关键词: 地质聚合物, 抗酸性, 固化软土, 微观分析

Abstract: To address the issues of poor acid resistance of cement-stabilized soft soil and the high pollution, energy consumption, and cost associated with cement production, this study proposes using low-cost industrial solid wastes (ground granulated blast furnace slag (GGBFS) and fly ash (FA) in varying ratios) as precursors, with solid sodium hydroxide as the activator, to prepare geopolymer grout through a ‘one-step’ process for stabilizing soft soil. Subsequently, the geopolymer-stabilized soft soil samples were immersed in HNO3 and H2SO4 solutions with different pH values (2, 4, and 6). The acid resistance of the stabilized soil was evaluated at different erosion ages (30, 60, 120, and 240 days) using four indices: mass loss, unconfined compressive strength (UCS), neutralization depth (ND), and pH value. Furthermore, the changes in microstructure and hydration product composition of the samples under different acidic environments were investigated using scanning electron microscope-energy dispersive spectrometer (SEM-EDS) to reveal the degradation mechanisms.
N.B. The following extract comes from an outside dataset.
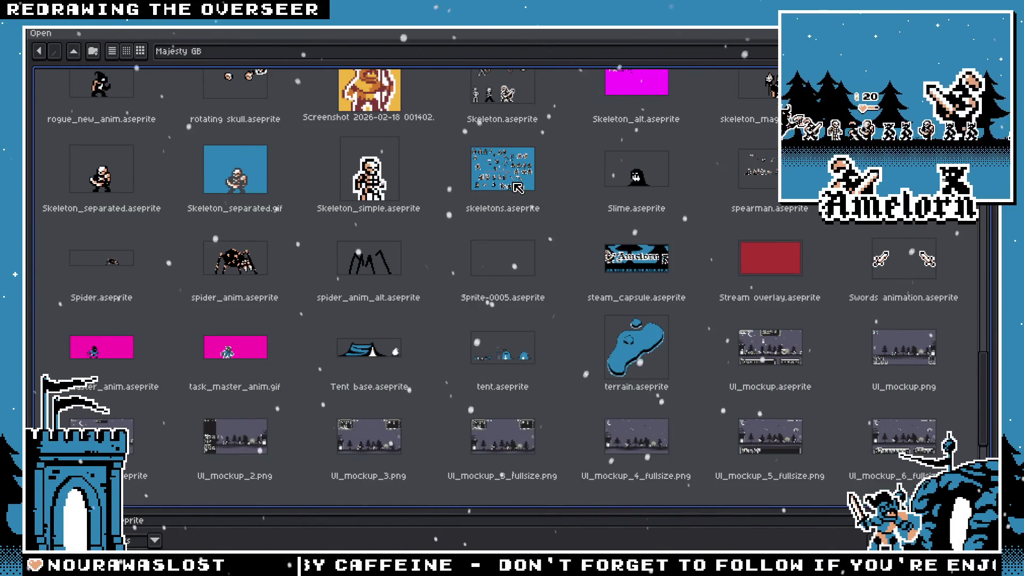
scroll(517, 185, down, 1)
scroll(641, 240, up, 1)
scroll(800, 273, up, 1)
The test results indicate that compared to H2SO4 solution, HNO3 solution exerts a milder acid erosion effect on the stabilized soft soil. This is primarily because the Ca2+, K+, and Na+ ions in the stabilized soil form nitrates in water, which can neutralize the erosion of ions, thereby mitigating the degradation of the soil’s properties. When the mass ratio of GGBFS to FA is 80:20, the acid erosion resistance of the geopolymer-stabilized soft soil reaches an optimal level. This suggests that the appropriate incorporation of FA can form a dense microstructure in the samples, effectively impeding the intrusion of H+, NO3 and SO42-  ions. The research findings can expand the application scope of low-cost industrial solid wastes and lay a theoretical foundation for the durability assessment of one-step geopolymer-stabilized soft soil.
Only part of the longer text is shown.